After those measures passed, Keyssar said, “there was a thought that these issues had finally been addressed and resolved. There was a sense that the country had reached a consensus on democracy.”
“That has unraveled” now, he added. “That makes the moment very fraught.”
The hangover from last year’s campaign and Trump’s insistent false claims that Democrats stole the election have fueled passions. Even before Trump, however, battles over voting had begun to intensify, in large part because of the unusual nature of current American politics.
Since the 1990s, Republicans nationwide have rarely won a majority: GOP presidential candidates have gotten fewer votes than their opponents in seven of the last eight presidential contests, a historically unmatched streak.

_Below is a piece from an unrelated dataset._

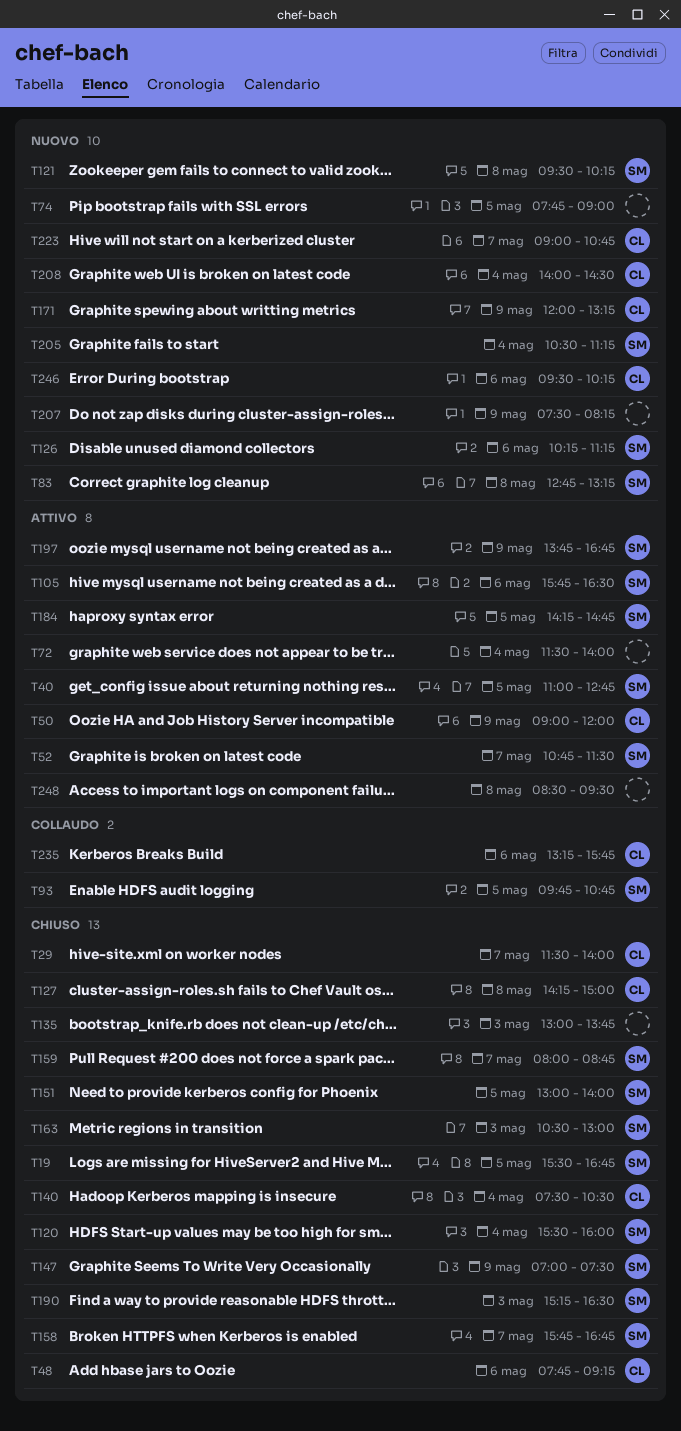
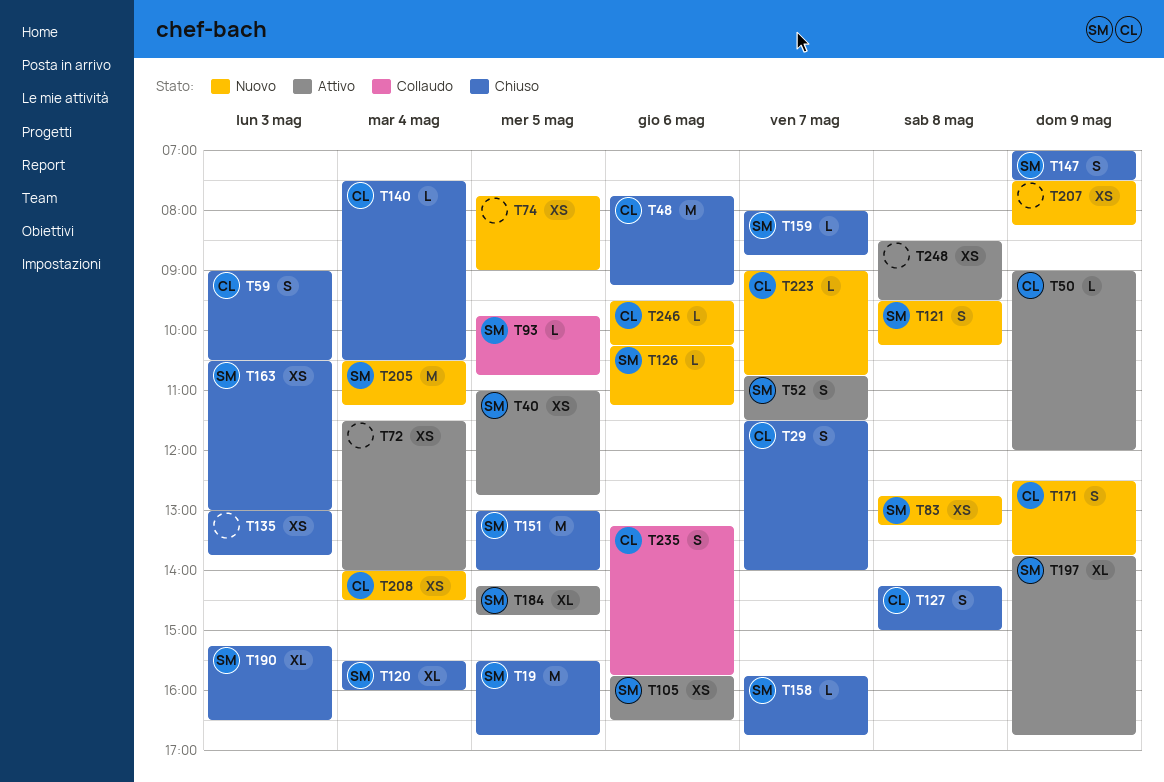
T59: none -> present
T171, begins: 12:00 -> 12:30
T171, ends: 13:15 -> 13:45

But Republicans’ strong support in rural America turns out to match up almost perfectly with parts of the U.S. system that limit majority rule — the electoral college, the equal representation of small and large states in the Senate and the ability of elected officials in most states to control the drawing of election districts though gerrymandering. That has allowed the GOP to exercise far more governmental power than its share of votes.
In the Senate, for example, the 50 Democratic or allied independent senators represent almost 42 million more constituents than the 50 Republicans, as Ian Millhiser of Vox, the online news site, recently calculated by totaling up state populations.
By historical accident, the GOP’s big gains in 2010 — in part a backlash against the election of the nation’s first Black president — handed the party the ability to entrench its power exactly when district lines were being drawn after that year’s census, heightening the feeling among many Democrats that the GOP had rigged the system.
Since then, the last few elections have seen extremely high turnout — 2020’s turnout set the record for the share of the adult population — and “a lot of Republicans believe they came out on the short end of that,” said John J. Pitney Jr., a political science professor at Claremont McKenna College and a former GOP official.
“There’s not a lot of evidence for that, but they believe it,” Pitney said.
Racial politics makes the division of power even more tense: The minority on which the GOP relies is an older, overwhelmingly white and mostly rural population that in many cases sees itself pitted against a growing number of immigrants and people of color who mostly vote for Democrats.
“On the right, the issue used to be preventing ineligible voters from casting a ballot,” said Sarah Isgur, a commentator and former Republican operative. “Now we’re talking about limiting eligible voters from casting a ballot.” That may be against the party’s long-term interests, she said, but right now, “you can run a campaign on it.”
What happens next, like many things in American government, will depend on the evenly divided Senate. The fight to get any of the Democratic measures passed could become the issue that blows up the chamber’s rules, which in effect require 60 votes for most legislation.
Republican leaders have vowed to block the Democratic legislation, although some Democrats believe the GOP will hesitate to use a filibuster against the bill to update and restore the Voting Rights Act, one of the major accomplishments of the civil rights era that for years won bipartisan support.
For now, bipartisanship on voting seems like a relic of a bygone time.
“It’s really hard to play when each side thinks the other is cheating,” Pitney said. “These hard feelings are going to persist.”